• _DATA FOR THIS EXERCISE_
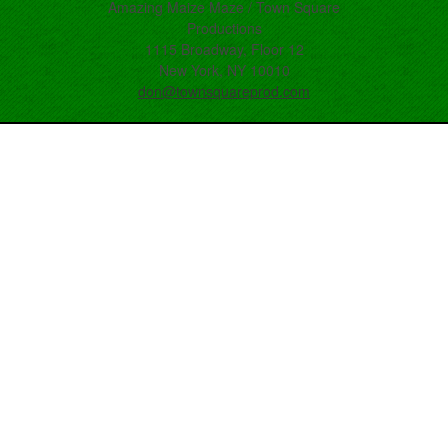
Amazing Maize Maze / Town Square
Productions
1115 Broadway, Floor 12
New York, NY 10010
don@townsquareprod.com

• _TRY IT_
Copy out the lines of text from the listing above word for word, keeping the line breaks, and leave out the picture.

• _EXERCISE RESPONSE_
Amazing Maize Maze / Town Square
Productions
1115 Broadway, Floor 12
New York, NY 10010
don@townsquareprod.com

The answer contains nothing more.